Exercise input Block Start

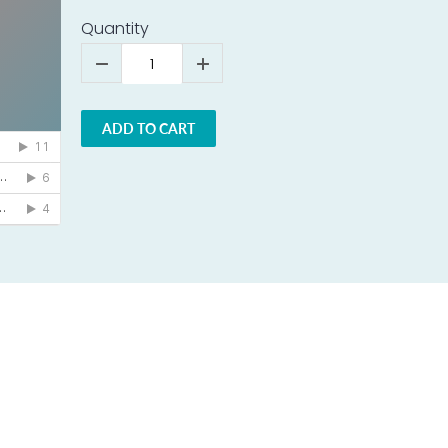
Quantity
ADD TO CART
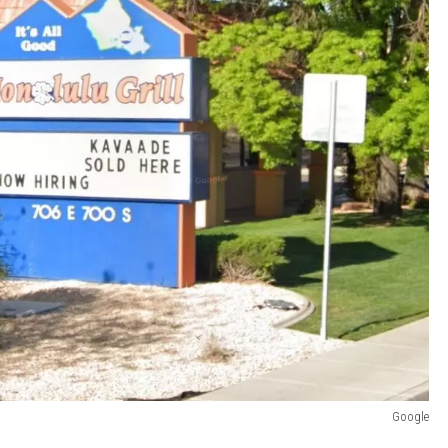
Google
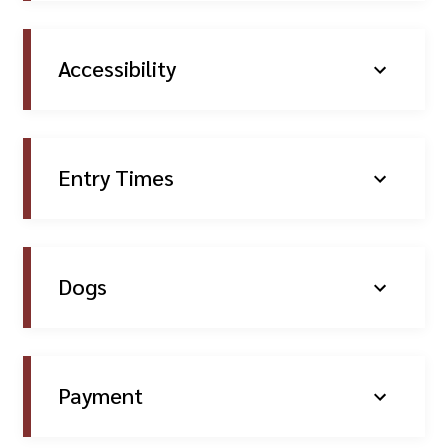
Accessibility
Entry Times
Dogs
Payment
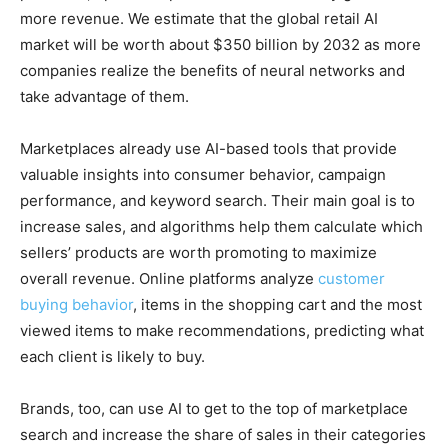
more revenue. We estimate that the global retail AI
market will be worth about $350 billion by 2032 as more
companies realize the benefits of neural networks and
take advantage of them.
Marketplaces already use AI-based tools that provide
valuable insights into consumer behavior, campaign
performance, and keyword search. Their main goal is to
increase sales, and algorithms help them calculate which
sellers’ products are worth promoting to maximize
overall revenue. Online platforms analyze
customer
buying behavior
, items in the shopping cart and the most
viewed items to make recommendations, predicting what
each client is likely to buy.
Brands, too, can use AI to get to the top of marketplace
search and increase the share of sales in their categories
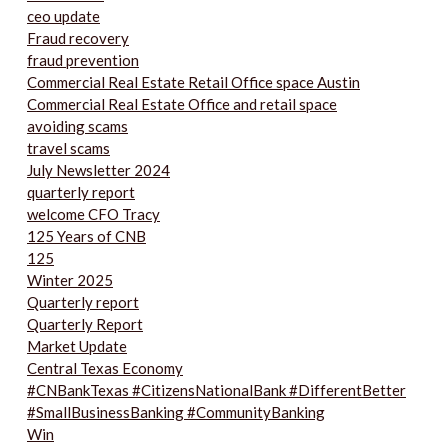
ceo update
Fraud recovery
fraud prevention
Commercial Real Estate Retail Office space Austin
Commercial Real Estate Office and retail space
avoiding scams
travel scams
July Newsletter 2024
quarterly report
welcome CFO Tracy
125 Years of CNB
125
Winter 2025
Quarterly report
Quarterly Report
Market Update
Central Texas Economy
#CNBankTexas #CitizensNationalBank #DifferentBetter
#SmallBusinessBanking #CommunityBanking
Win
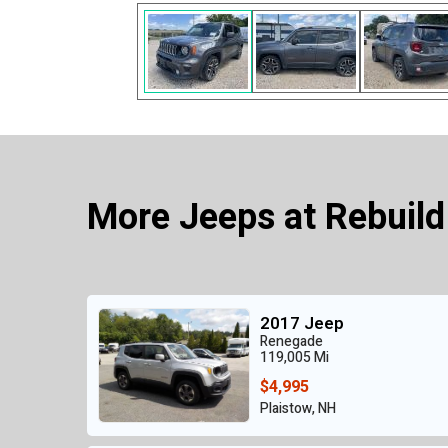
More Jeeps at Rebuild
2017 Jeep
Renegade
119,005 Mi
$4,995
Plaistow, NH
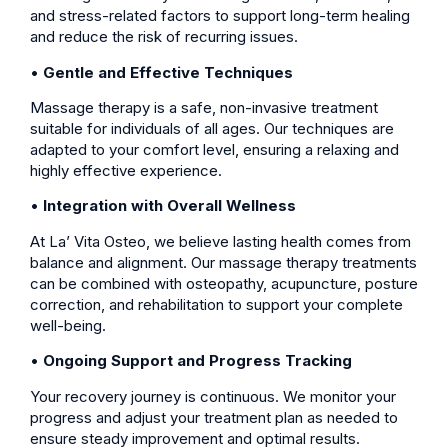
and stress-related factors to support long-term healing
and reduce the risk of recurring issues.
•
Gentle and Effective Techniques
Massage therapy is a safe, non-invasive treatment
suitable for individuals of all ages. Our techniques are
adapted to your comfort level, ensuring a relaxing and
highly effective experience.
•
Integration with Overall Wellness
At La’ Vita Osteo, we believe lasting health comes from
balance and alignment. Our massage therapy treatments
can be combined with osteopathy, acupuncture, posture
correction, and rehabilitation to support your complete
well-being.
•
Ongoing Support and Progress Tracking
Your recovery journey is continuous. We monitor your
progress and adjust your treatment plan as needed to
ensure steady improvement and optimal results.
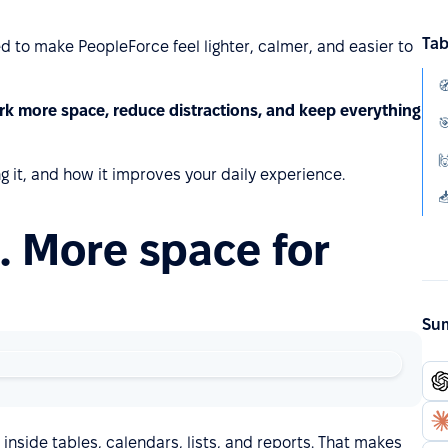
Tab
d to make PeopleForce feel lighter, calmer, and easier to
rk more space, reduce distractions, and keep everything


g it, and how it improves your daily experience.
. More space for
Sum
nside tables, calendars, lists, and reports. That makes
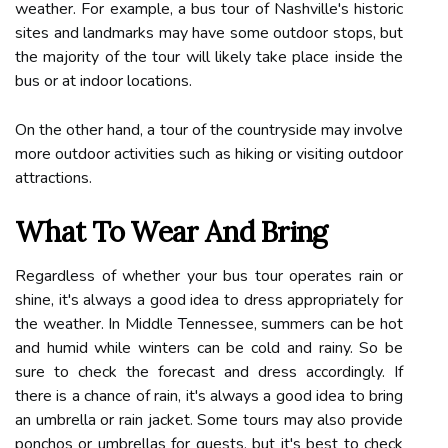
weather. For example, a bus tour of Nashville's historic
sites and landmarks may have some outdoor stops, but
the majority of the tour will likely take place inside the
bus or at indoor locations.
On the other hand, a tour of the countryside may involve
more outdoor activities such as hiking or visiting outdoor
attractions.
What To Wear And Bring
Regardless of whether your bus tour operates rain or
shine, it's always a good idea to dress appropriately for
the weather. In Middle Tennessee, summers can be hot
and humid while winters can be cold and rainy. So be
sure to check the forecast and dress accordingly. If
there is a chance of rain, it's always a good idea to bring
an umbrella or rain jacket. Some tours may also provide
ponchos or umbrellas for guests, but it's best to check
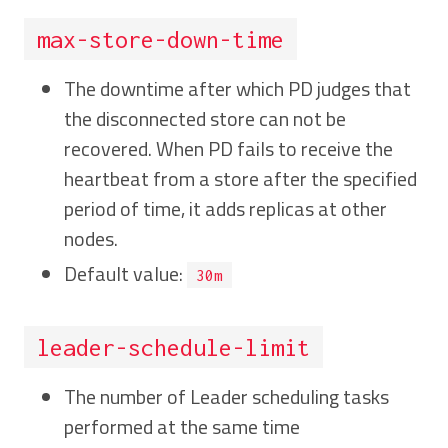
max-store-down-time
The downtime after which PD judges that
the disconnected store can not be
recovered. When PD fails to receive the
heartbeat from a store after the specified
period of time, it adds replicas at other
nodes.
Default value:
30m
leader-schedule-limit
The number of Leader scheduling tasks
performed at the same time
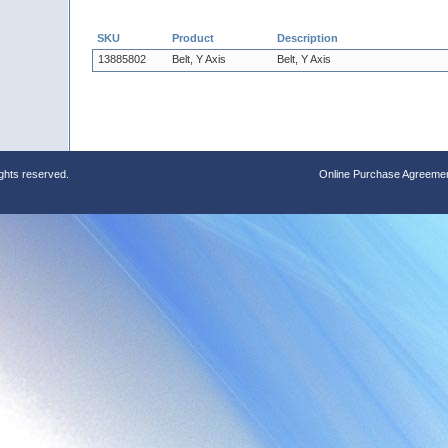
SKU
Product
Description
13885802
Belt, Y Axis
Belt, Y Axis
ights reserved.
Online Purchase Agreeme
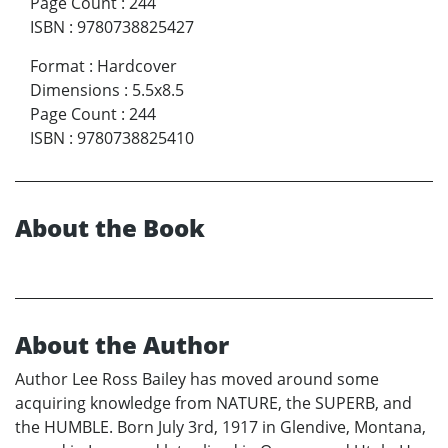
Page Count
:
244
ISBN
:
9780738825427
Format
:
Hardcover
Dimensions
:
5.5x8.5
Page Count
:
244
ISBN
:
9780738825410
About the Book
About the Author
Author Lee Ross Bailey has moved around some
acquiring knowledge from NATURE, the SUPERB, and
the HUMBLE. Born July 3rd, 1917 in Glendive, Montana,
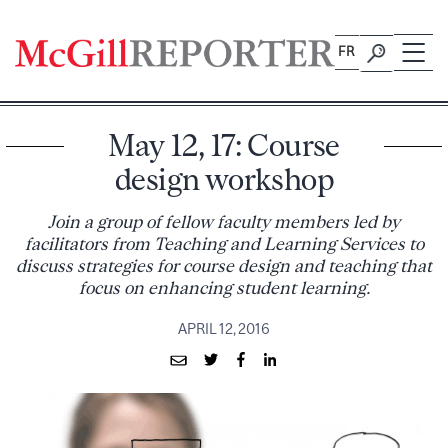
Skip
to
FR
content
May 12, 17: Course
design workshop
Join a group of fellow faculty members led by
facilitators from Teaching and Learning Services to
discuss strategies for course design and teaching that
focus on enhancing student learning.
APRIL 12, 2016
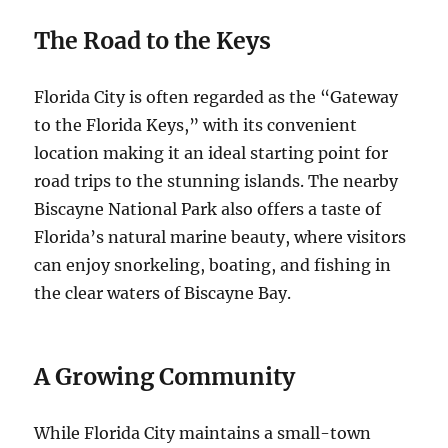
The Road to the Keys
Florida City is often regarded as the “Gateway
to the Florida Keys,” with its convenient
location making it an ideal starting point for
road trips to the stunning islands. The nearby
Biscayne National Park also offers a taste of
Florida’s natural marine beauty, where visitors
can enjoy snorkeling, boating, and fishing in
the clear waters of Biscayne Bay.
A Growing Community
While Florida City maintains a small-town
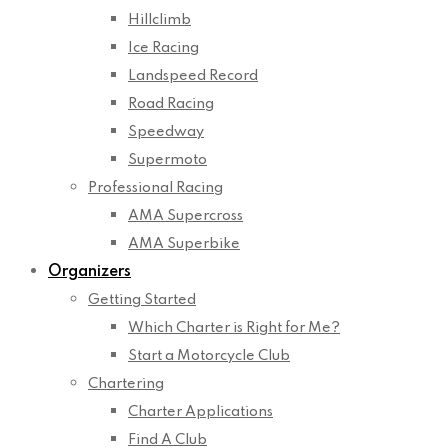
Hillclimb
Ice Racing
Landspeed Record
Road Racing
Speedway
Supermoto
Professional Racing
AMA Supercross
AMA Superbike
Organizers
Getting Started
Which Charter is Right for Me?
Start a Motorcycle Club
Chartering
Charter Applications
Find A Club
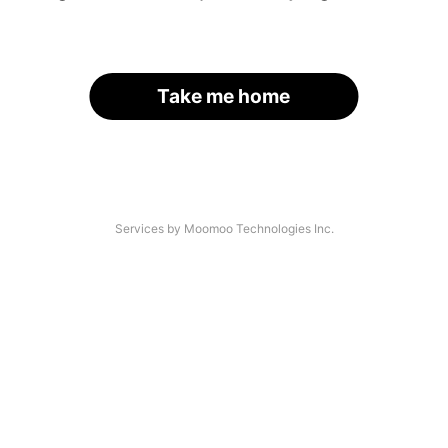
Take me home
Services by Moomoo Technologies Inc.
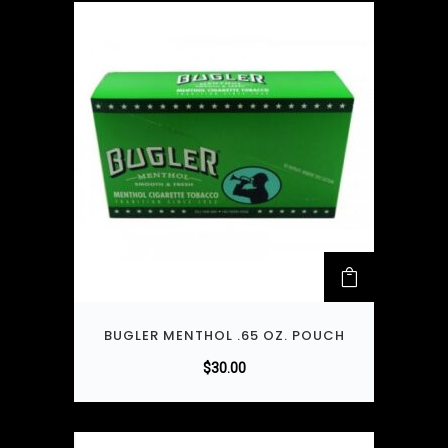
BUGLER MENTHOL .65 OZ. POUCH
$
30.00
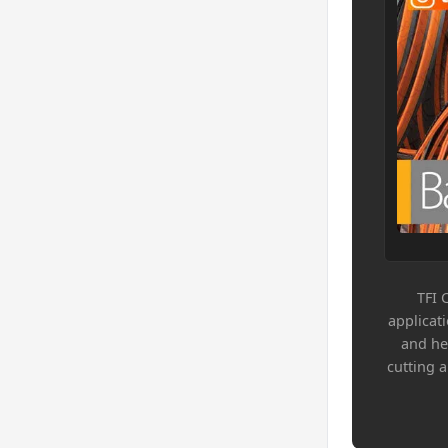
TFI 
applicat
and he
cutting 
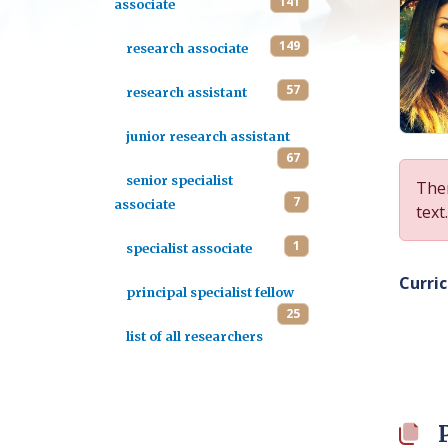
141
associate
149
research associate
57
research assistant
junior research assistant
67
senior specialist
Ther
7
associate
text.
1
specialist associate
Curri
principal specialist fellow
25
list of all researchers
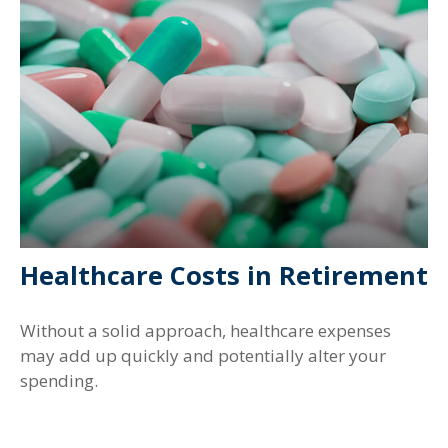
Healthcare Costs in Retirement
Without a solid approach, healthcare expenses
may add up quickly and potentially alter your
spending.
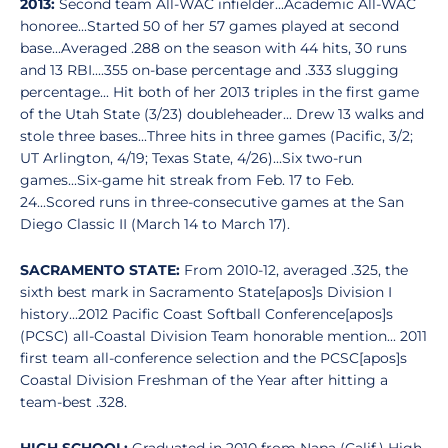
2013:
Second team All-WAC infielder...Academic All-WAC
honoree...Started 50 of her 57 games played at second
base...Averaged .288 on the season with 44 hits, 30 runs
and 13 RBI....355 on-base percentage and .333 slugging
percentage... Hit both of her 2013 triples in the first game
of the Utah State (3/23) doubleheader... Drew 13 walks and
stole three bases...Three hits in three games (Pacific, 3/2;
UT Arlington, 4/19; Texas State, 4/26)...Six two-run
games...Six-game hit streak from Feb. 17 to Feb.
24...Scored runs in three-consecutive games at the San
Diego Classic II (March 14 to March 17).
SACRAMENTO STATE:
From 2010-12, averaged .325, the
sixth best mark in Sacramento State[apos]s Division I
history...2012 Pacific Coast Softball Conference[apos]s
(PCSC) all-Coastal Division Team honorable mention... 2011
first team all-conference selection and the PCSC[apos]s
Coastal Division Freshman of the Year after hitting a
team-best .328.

Exercise input Block End

- [Directive]
Search the preceding listing for the word "Biscayne" and pull out every line that holds it.

- [Response to this exercise]
Biscayne National Park also offers a taste of
the clear waters of Biscayne Bay.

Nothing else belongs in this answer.